The late Baroque western facade, dating from 1782, is rusticated and framed by two corner diagonal, baroque-style buttresses topped with obelisk-like finials. In a semi-circular niche is a statue of St. George sculpted by Marcin Rożek in 1936. The roof is gabled and covered with tiles. The main altar and two side altars at the chancel arch, dating from around 1782, contain contemporary paintings. On the southern wall of the nave, a marble epitaph of the former rector of the theological seminary, Bishop Józef Cybichowski, auxiliary bishop of Gniezno, was placed in 2006 after restoration. On the northern interior wall, the Romanesque stone blocks remain exposed.

Outside, near the entrance to the church, is a plaque commemorating the 25th anniversary of the Greater Poland scouting movement in 1937, which was originally located in the chancel.

== History ==
The church was built on the remains of a stone mound, which was an important pagan cult site until the 10th century. After accepting baptism in 966, Duke Mieszko I chose this symbolic location for his residence, building a palace with a chapel. A fragment of the Romanesque wall exposed on the northern and southern walls dates back to this period. The structure was burned down in 1192 by the troops of Casimir II the Just during his retaliatory campaign against Gniezno. In its place, a new residence with a small church dedicated to St. George was erected, serving as a town church. Since the 13th century, it has functioned as a collegiate church.

In the mid-16th century, it was taken over by the metropolitan chapter, which carried out repairs in 1607. After a fire in 1613, the church was rebuilt between 1615 and 1632. It was almost completely destroyed by another fire in 1760. Archbishop Antoni Ostrowski, lacking funds for reconstruction, ordered the church to be demolished. In 1782, it was thoroughly restored and baroqueized thanks to the efforts of Canon Baltazar Pstrokoński, according to a design by architect Bernard Landwerber from Poznań. The main structure of the church dates back to this period. It underwent extensive renovation in 1936.
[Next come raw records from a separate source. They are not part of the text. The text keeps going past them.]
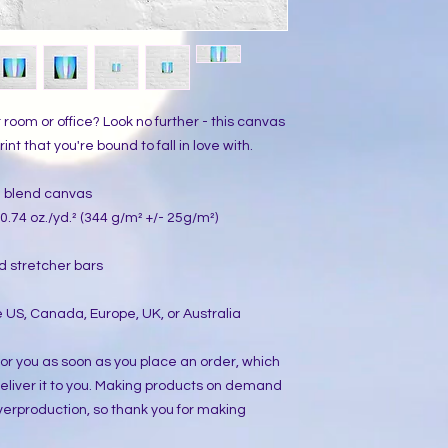
ur room or office? Look no further - this canvas 
int that you're bound to fall in love with.
on blend canvas
0.74 oz./yd.² (344 g/m² +/- 25g/m²)
d stretcher bars
 US, Canada, Europe, UK, or Australia
or you as soon as you place an order, which 
 deliver it to you. Making products on demand 
verproduction, so thank you for making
On 25 April 1937, the 25th anniversary of the Greater Poland Scouting Region took place on Lech Hill. The celebrations began with a solemn Mass at the Church of St. George, during which a marble plaque commemorating the 25th anniversary of Greater Poland scouting was consecrated. This plaque was embedded in the chancel of the church, where the service took place. On 10 August of the same year, Bishop Antoni Laubitz, on behalf of the Metropolitan Chapter, handed over the church to the Greater Poland scouting movement as a religious center.

On 7 September 1974, Cardinal Stefan Wyszyński transferred the church to the Gniezno Archdiocesan Major Seminary. During this period, notable changes were made, including the wooden flooring of the chancel (now gone) and adjustments to accommodate the post-Vatican II liturgy. With the church designated for educational and pastoral purposes, the care and responsibility for the state of the building were entrusted to the Collegiate Chapter, in accordance with the first paragraph of the decree issued by Cardinal Wyszyński on 30 September 1974. Currently, the rector of the seminary oversees these matters. In the 1990s, the seminary undertook the renovation of the interior: the church floor was completely relaid, including the wooden covering of the chancel floor, the church was repainted, and necessary repairs were made.

== Functioning ==
Currently, the liturgy is celebrated only on Sundays. One Mass is held by the seminary's educators and professors, while the second is led by the Gniezno Academic Pastoral Ministry. Church of St. George is also a place for spiritual meetings of Gniezno's scout troops and various youth prayer groups. Since 2022, the church has also been a venue for the celebration of Tridentine Mass.